GESTELLTE AUFGABE: Wie hoch ist laut dem Lesetext der weiße Zylinder, der in Antwerpen die Bühne für „Parsifal“ bildet?

LESETEXT:

Ein Beispiel: Die Bühne für Wagner’s „Parsifal“ in Antwerpen ist ein 18 Meter hoher, weißer Zylinder mit einer Wandlänge von 34 Meter, ein Halbkreis. Kein einfaches Setting für diese Mammut-Oper, die eigentlich drei verschiedene Bühnenräume vorschreibt.
Ich hatte beim ersten Hören immer die Vision von Warteraum und Sterbezimmer in einem, also ein statischer Bühnenraum, der sich in den 3,5 Std. nicht verändert. Nach einer Weile fließt aber unaufhörlich Blut die Wände hinab, für mich ein starkes Zeichen der Vergänglichkeit. Jeder Akt fängt gleich an: das Bild ist eine weiße, saubere Wand, und dann kommt das Blut – ein Ritual. Das Grals-Wunder also über die ganze Bühnenbreite vergrößert, das ist Oper.

GEGEBENE DATEN:
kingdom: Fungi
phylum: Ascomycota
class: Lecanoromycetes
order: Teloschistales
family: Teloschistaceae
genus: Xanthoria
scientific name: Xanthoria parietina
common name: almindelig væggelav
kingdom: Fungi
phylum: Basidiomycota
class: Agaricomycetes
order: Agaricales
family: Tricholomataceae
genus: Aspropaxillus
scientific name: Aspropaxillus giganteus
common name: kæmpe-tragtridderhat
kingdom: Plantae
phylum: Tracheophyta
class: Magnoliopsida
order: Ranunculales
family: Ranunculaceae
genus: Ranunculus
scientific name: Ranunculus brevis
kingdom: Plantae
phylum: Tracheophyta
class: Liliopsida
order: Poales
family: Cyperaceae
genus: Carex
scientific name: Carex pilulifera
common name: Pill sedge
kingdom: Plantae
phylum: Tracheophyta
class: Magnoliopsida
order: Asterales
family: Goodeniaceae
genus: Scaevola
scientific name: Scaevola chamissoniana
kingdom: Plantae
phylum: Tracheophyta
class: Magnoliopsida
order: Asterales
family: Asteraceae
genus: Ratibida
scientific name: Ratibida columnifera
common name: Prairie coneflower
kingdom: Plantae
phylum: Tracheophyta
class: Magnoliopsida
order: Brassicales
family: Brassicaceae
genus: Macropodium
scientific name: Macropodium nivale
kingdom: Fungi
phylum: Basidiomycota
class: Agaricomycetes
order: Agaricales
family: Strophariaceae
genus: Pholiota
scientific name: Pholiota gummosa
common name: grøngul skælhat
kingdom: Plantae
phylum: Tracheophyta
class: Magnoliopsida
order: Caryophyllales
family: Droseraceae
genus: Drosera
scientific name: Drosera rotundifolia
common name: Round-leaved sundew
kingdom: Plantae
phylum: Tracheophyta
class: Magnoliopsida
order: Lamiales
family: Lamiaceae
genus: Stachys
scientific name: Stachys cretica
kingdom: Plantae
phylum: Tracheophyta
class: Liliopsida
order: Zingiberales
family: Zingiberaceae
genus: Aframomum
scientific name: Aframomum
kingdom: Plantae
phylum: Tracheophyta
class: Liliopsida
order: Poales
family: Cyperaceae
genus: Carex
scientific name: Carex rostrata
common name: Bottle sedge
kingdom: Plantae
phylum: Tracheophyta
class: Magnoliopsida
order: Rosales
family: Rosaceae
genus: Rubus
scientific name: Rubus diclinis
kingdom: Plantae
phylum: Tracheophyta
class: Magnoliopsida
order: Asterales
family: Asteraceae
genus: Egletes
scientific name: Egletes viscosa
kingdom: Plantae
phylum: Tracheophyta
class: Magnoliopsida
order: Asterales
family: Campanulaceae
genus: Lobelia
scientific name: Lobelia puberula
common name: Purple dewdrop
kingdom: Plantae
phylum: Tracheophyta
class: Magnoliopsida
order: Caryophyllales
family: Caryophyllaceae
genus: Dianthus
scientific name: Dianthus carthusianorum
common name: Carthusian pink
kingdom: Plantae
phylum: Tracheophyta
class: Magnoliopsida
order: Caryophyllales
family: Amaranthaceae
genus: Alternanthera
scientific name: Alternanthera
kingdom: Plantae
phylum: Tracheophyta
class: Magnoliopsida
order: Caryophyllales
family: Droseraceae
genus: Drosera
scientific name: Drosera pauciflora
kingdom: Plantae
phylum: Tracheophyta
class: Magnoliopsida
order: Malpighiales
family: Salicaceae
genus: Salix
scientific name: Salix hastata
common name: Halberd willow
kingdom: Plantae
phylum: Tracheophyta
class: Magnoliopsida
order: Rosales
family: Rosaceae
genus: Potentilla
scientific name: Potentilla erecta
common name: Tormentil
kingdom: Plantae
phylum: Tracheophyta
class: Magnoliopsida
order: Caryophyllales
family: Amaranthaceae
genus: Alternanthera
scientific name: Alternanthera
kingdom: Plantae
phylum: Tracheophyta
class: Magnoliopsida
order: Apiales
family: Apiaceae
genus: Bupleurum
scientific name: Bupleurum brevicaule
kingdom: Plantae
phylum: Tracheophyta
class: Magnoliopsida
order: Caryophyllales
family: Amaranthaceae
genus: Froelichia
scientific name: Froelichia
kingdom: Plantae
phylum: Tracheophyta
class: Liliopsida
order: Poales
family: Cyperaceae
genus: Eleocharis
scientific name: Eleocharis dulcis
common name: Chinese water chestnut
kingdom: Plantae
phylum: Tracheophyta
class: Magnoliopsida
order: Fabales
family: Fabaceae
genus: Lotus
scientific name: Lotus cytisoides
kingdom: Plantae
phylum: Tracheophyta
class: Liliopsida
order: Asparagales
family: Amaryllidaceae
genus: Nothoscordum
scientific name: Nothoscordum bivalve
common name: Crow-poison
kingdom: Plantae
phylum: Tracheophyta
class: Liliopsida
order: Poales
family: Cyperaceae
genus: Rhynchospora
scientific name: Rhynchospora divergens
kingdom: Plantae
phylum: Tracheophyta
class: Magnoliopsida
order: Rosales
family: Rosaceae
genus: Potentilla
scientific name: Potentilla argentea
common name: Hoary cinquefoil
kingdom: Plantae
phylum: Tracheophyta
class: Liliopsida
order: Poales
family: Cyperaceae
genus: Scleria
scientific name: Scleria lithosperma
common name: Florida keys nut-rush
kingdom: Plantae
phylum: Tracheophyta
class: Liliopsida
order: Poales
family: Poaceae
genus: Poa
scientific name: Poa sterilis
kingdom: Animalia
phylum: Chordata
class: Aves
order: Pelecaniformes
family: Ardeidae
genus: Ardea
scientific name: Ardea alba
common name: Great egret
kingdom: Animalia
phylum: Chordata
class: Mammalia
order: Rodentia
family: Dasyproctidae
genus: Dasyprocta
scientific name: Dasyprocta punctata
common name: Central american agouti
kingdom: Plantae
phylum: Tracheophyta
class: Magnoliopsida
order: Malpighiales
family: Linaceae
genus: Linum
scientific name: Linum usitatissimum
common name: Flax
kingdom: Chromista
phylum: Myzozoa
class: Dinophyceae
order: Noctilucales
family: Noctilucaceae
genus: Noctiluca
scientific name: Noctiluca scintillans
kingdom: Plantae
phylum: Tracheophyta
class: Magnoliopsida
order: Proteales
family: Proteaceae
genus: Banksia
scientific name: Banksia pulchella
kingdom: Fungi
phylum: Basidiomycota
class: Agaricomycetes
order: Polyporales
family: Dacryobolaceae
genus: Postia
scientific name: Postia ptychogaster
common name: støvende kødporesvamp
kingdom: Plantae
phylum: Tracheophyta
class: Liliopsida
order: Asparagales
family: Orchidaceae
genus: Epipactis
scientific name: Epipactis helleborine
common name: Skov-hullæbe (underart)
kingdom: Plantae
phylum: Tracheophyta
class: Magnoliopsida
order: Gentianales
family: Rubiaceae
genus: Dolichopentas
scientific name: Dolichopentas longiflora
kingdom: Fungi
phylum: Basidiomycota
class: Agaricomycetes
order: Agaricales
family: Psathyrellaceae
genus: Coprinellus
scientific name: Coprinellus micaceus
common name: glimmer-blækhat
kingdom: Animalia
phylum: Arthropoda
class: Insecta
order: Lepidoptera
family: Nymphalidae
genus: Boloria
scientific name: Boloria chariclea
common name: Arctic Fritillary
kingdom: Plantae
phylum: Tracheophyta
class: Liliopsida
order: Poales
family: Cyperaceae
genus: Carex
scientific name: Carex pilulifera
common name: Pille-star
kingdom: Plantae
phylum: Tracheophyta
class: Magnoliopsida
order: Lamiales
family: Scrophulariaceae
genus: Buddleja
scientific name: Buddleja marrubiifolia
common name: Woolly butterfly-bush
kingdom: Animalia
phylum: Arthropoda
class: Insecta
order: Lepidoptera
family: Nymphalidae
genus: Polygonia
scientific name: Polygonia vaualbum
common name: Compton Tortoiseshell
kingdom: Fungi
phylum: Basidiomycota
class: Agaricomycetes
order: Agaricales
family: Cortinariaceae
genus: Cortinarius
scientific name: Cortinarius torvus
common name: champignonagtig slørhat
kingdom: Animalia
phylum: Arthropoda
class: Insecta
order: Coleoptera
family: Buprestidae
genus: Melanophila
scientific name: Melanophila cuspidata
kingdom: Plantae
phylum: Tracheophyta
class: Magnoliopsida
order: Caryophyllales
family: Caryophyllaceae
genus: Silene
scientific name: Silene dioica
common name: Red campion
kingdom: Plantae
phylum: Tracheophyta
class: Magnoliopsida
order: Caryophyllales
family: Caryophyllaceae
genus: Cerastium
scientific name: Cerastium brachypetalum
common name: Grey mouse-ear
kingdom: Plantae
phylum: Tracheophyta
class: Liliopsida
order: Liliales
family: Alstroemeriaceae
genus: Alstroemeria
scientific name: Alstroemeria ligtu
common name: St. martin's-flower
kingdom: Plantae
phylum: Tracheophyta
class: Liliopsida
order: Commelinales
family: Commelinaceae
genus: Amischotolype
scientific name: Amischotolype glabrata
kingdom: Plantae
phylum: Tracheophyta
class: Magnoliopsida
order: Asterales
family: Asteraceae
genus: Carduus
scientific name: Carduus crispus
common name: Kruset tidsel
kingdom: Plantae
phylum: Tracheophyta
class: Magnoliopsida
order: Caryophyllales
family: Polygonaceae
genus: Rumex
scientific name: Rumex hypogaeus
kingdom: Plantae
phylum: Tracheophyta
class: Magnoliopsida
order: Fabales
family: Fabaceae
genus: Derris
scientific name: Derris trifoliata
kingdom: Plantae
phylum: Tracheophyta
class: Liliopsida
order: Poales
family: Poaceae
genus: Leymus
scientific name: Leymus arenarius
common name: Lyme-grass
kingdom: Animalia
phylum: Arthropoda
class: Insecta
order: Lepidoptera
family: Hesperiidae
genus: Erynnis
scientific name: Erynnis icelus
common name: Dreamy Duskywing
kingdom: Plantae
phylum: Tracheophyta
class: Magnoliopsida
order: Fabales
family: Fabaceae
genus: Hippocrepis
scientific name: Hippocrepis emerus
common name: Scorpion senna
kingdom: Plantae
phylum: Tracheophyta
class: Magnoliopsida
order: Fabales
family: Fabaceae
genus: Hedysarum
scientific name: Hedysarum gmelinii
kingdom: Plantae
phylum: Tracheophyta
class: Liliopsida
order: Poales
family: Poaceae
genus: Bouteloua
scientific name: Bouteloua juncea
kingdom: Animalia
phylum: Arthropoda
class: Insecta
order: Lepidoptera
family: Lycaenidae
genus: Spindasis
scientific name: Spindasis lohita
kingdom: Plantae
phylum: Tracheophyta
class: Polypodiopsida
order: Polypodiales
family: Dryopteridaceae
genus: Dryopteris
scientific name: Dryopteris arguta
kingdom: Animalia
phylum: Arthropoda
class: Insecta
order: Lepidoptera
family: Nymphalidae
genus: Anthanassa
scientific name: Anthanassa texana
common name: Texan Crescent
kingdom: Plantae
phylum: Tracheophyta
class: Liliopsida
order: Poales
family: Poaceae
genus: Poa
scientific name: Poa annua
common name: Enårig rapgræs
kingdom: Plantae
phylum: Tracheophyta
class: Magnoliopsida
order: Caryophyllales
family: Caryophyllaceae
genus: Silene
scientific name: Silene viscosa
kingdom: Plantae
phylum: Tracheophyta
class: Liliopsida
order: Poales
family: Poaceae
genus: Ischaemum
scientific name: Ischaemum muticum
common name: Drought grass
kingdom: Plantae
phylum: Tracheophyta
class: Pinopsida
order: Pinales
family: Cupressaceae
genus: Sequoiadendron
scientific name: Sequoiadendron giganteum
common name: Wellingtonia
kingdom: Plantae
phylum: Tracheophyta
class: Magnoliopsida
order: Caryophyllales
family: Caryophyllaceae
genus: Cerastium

ANTWORT: 18 Meter